Buchkritik -- Barbara & Walter Erdmann -- Pisspottschnitt und Zöpfe

Umschlagfoto  -- Pisspottschnitt und Zöpfe Die Erlebnisse in der Kindheit prägen das weitere Leben. Das ist eine Binsenweisheit, bei einem gelungenen Leben aber auch ein gern, aber nur temporär nutzbares geistiges Rückzugsgebiet in Tagen des Erwachsenseins. Kindheitserinnerungen begleiten einen Menschen, ob er das will oder nicht, und kommen sporadisch an die Oberfläche des Bewusstseins. Wohl dem, der ohne Wut und Empörung, ohne Schmerz und Leid an diese Zeit zurückdenken kann.

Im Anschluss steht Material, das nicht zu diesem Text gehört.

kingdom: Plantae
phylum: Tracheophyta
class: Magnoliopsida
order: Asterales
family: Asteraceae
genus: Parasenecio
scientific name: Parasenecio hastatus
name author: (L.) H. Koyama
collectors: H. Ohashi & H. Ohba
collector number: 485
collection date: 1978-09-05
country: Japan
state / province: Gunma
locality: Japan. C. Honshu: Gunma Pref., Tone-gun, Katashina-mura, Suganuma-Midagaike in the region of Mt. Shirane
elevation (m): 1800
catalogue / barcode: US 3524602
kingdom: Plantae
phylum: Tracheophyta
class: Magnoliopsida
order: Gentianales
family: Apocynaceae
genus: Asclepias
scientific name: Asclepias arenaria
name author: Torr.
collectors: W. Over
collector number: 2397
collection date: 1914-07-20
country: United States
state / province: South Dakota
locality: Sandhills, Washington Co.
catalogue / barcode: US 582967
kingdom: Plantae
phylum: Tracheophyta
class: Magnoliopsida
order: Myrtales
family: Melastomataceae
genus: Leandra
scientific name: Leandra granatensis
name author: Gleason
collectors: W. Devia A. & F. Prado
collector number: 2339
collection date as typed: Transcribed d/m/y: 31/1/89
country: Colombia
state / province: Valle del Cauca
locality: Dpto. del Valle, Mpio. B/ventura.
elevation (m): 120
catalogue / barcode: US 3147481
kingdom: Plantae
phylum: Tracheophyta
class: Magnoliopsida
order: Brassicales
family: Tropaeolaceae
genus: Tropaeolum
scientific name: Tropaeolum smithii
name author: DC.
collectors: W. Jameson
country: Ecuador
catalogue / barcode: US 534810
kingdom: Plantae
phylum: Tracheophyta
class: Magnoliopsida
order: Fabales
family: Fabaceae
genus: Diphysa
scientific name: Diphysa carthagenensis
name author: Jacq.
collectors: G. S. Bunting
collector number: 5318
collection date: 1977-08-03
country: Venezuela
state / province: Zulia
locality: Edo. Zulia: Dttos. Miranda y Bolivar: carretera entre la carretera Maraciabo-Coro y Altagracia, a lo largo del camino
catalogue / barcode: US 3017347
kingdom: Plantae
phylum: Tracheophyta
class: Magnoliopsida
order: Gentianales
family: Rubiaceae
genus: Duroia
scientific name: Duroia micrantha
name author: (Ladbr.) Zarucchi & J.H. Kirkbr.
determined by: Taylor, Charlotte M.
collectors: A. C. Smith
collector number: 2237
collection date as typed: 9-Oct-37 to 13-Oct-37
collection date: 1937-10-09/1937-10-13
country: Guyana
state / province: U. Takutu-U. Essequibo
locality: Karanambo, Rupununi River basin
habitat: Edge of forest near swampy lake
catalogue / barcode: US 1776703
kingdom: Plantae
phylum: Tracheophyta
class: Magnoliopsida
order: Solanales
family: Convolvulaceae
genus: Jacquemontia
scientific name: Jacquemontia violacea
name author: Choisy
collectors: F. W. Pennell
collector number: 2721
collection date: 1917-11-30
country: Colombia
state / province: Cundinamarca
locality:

Barbara und Walter Erdmann haben ihren Kindertagen im Ruhrgebiet ein Büchlein gewidmet, das ohne Glorifizierung, die im Nachhinein eher fragwürdig und verklärend daherkommt, von unbeschwerten, aber durchaus auch, zumindest an heutigen Maßstäben gemessen, harten Zeiten erzählt.

Nun ist bekanntlich der Ruhrpott eine Wiege für stimmungsvolle und atmosphärisch dichte Erzählungen, die für alle Leser, die mit dem einst durch Kohlezechen und Schwerindustrie geprägten Lebensrhythmus dieser Region nicht vertraut sind, manchmal einige Herausforderungen in Sachen Nachvollziehbarkeit bereithalten. Diese Klippe umschifft das Autorenpaar gekonnt und beschreibt die 50er und 60er Jahre aus der Sicht eines Jungen und eines Mädchens.

Fern davon, dass früher alles besser gewesen ist, wird der Leser Zeuge eines Alltags, an dem vieles anders war, als es Kinder heute geboten - oder verboten - bekommen. Das Zusammenleben mehrerer Generationen auf engem und engstem Raum, beschränkte finanzielle Mittel, die durch familiären Einfallsreichtum und einen Blick für das Wesentliche jedoch niemals für die Existenz bedrohlich wurden und, wie selbstverständlich, Respekt für die natürliche Generationenfolge, all das steht vor dem geistigen Auge des Betrachters, wenn er das Buch "Pisspottschnitt und Zöpfe" in die Hand nimmt.

Es sei die These gewagt, dass das Lesepublikum während der Lektüre des Öfteren an die eigene Kinder- und Jugendzeit erinnert wird und sich in vielem hier erzählten wiederfinden kann. Gemeinsames Spielen auf der Straße war die Regel und ein Ausflug an den nächsten Baggersee konnte ein Ereignis sein, dass auch noch viele Jahrzehnte danach einen bleibenden Eindruck hinterließ. Welch ein Unterschied zur heutigen digitalen Vereinzelung und zu dem, einem veränderten Reiseverhalten geschuldeten modernen Phänomen, dass Jugendliche zwar eine angesagte Sushibar in New York kennen, ihre Heimatregion für viele von ihnen jedoch eine Terra incognita bleibt.

"Pisspottschnitt und Zöpfe" berührt auf subtile Weise und fördert auch beim Leser längst verloren geglaubte Kindheitserinnerungen wieder zutage.